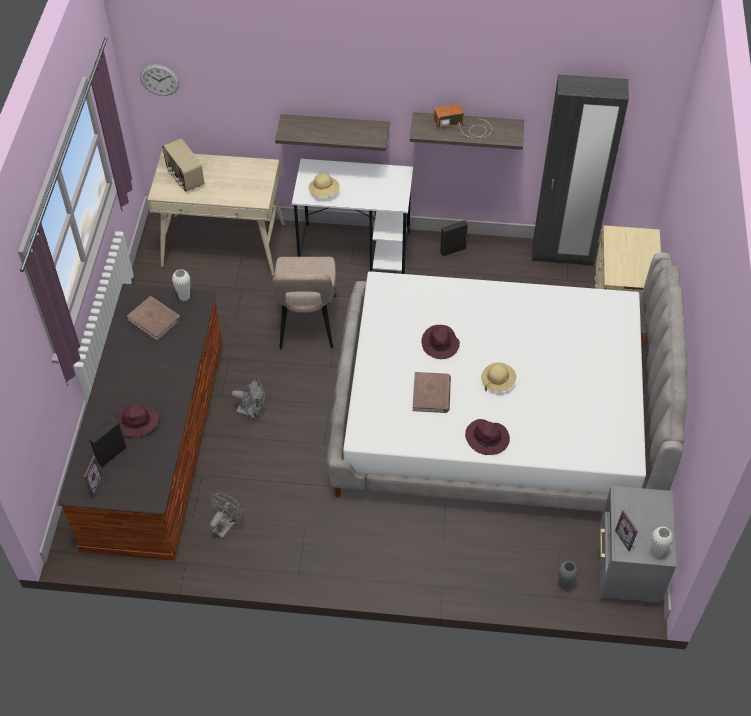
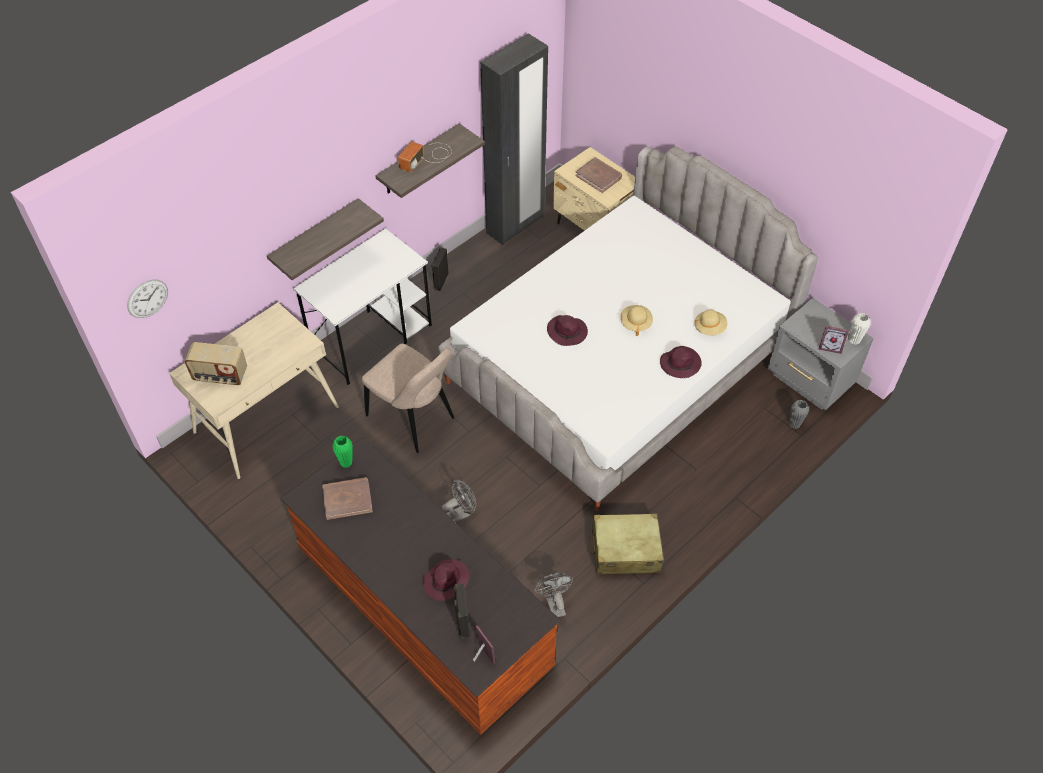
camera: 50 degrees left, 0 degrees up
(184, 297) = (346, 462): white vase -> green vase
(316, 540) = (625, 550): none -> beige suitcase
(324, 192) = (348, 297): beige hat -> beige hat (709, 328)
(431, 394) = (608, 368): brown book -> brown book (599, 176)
--
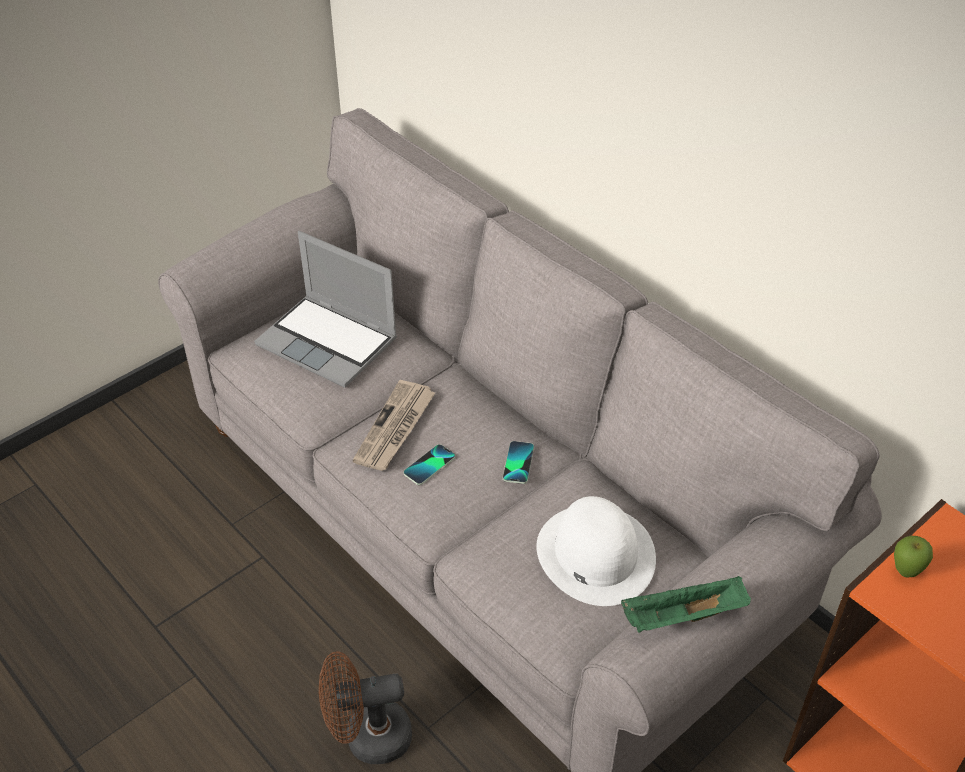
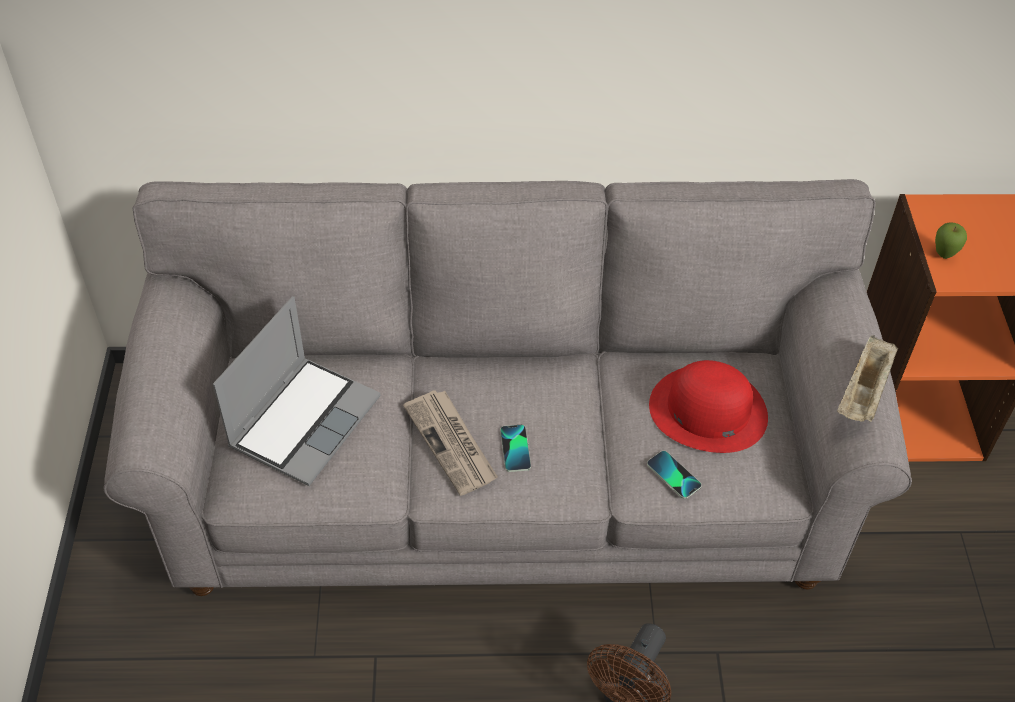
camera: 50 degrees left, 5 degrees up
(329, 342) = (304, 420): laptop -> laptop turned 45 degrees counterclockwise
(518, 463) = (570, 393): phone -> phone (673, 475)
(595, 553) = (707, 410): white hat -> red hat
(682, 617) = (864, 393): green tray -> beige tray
--
**Problem statement**: Look for the string "degrees" in the listing above and copy every line holding it.

**Answer for this exercise**:
camera: 50 degrees left, 0 degrees up
camera: 50 degrees left, 5 degrees up
(329, 342) = (304, 420): laptop -> laptop turned 45 degrees counterclockwise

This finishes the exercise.